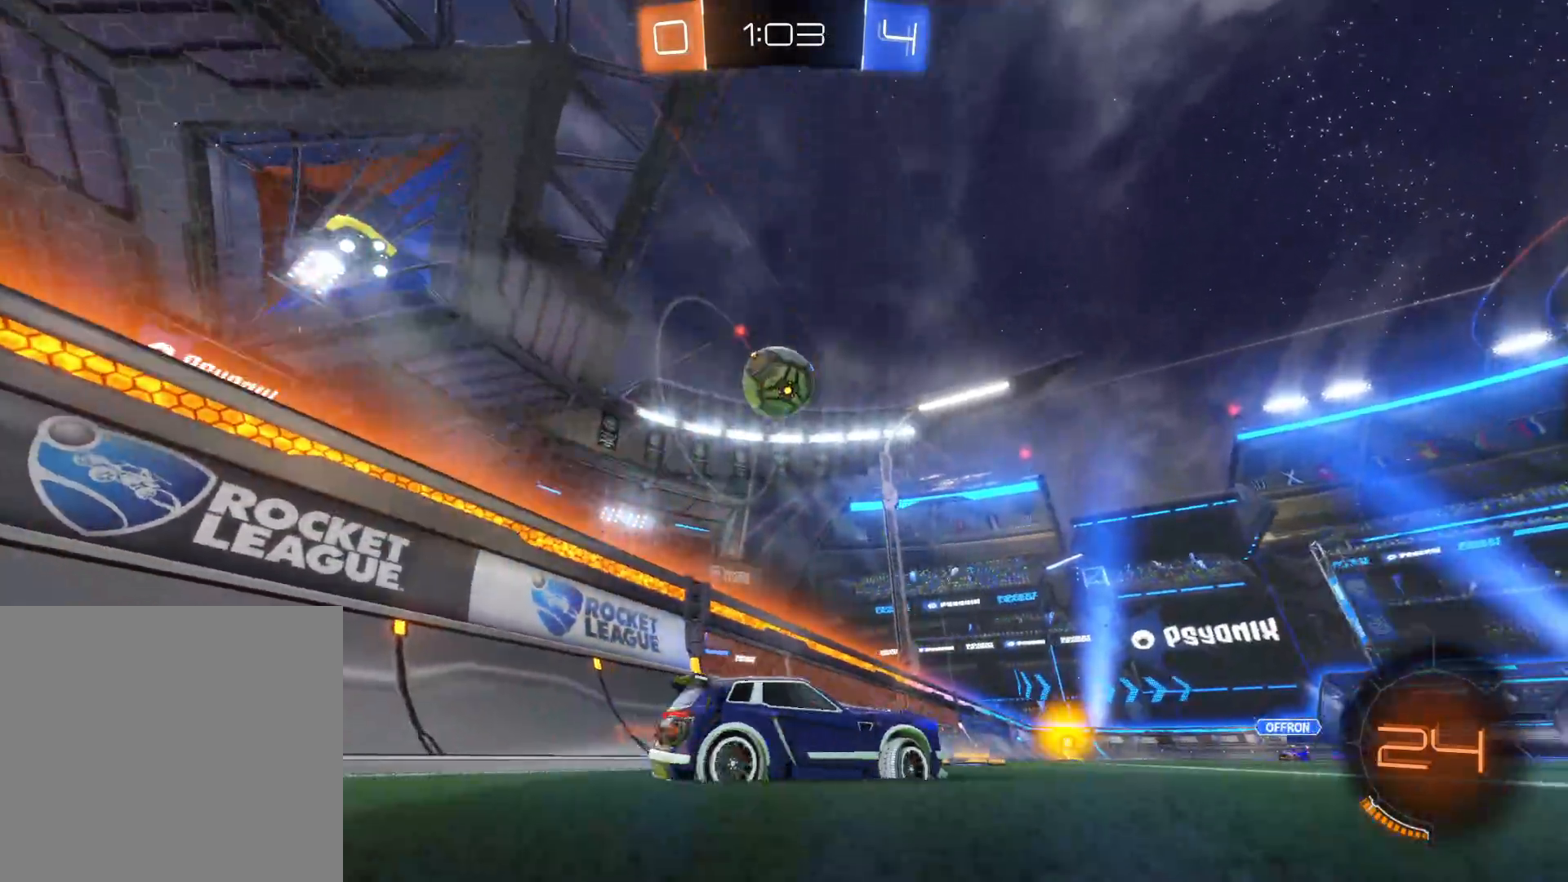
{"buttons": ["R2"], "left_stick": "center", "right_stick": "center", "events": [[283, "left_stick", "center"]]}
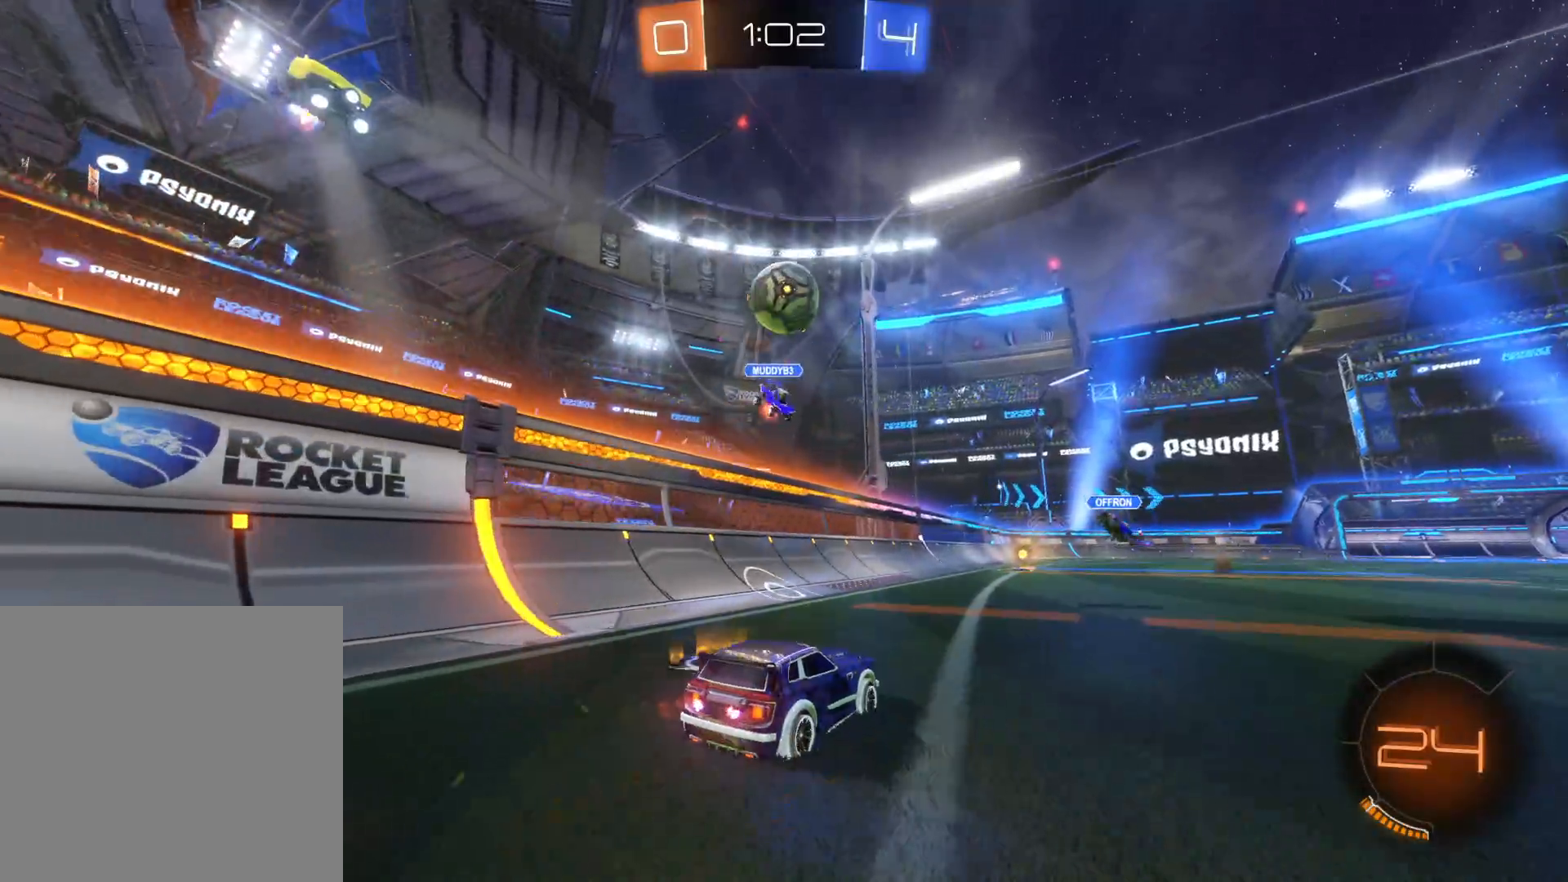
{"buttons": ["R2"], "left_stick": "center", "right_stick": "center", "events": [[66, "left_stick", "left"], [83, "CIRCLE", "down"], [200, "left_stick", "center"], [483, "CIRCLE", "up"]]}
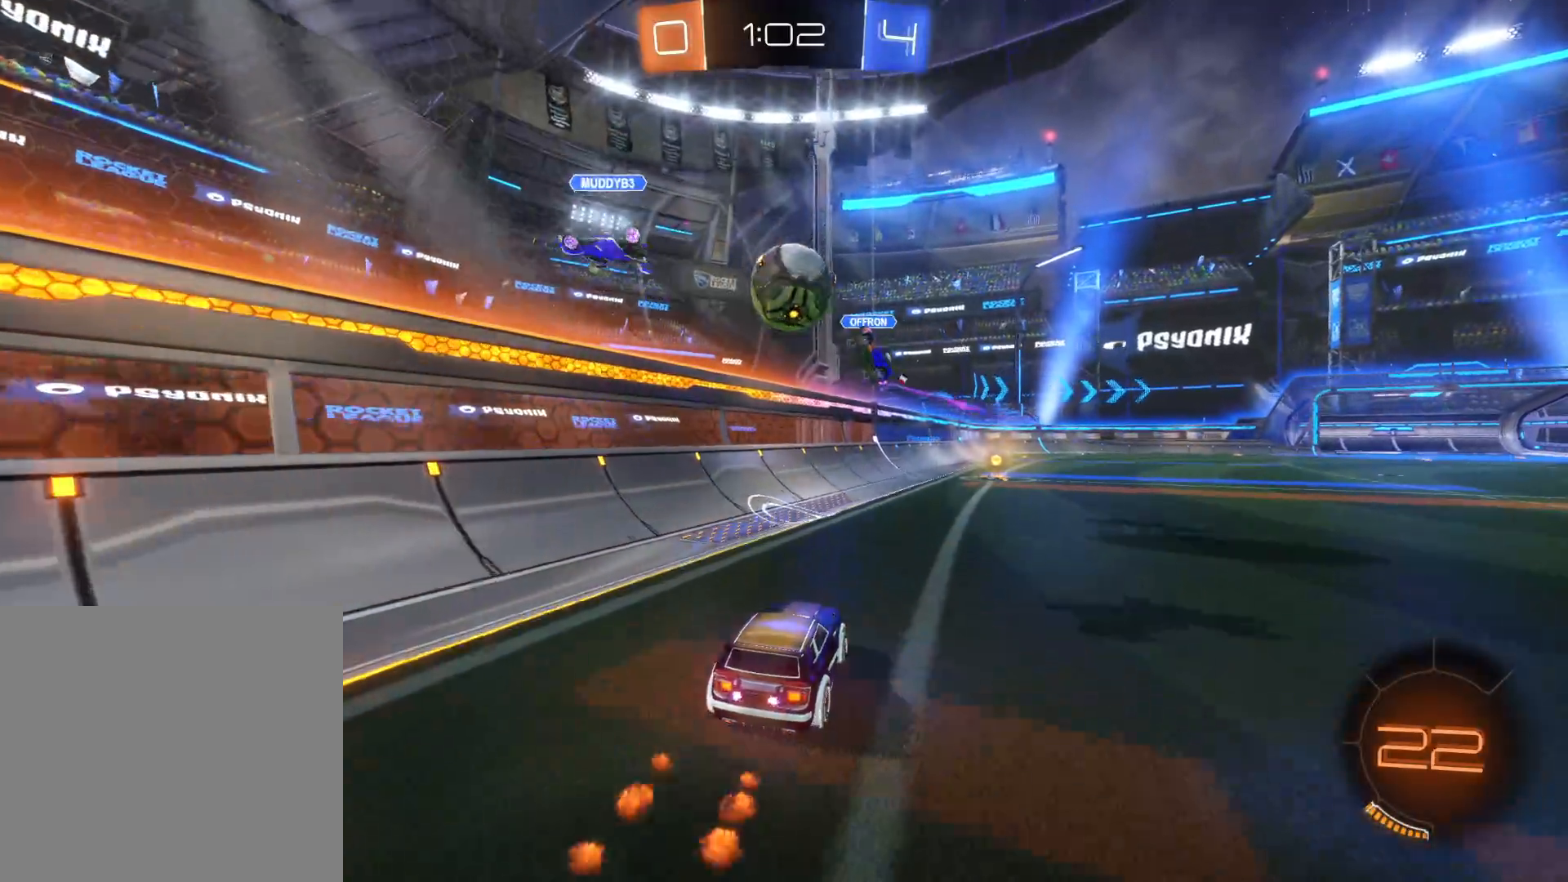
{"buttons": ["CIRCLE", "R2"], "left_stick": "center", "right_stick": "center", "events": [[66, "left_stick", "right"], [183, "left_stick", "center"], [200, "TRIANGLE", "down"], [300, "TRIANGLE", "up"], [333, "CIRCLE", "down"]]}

::::

- [TASK GOAL] All of the data needs repeating exactly, but the pictures do not.

- [EXERCISE ANSWER]
{"buttons": ["R2"], "left_stick": "center", "right_stick": "center", "events": [[283, "left_stick", "center"]]}
{"buttons": ["R2"], "left_stick": "center", "right_stick": "center", "events": [[66, "left_stick", "left"], [83, "CIRCLE", "down"], [200, "left_stick", "center"], [483, "CIRCLE", "up"]]}
{"buttons": ["CIRCLE", "R2"], "left_stick": "center", "right_stick": "center", "events": [[66, "left_stick", "right"], [183, "left_stick", "center"], [200, "TRIANGLE", "down"], [300, "TRIANGLE", "up"], [333, "CIRCLE", "down"]]}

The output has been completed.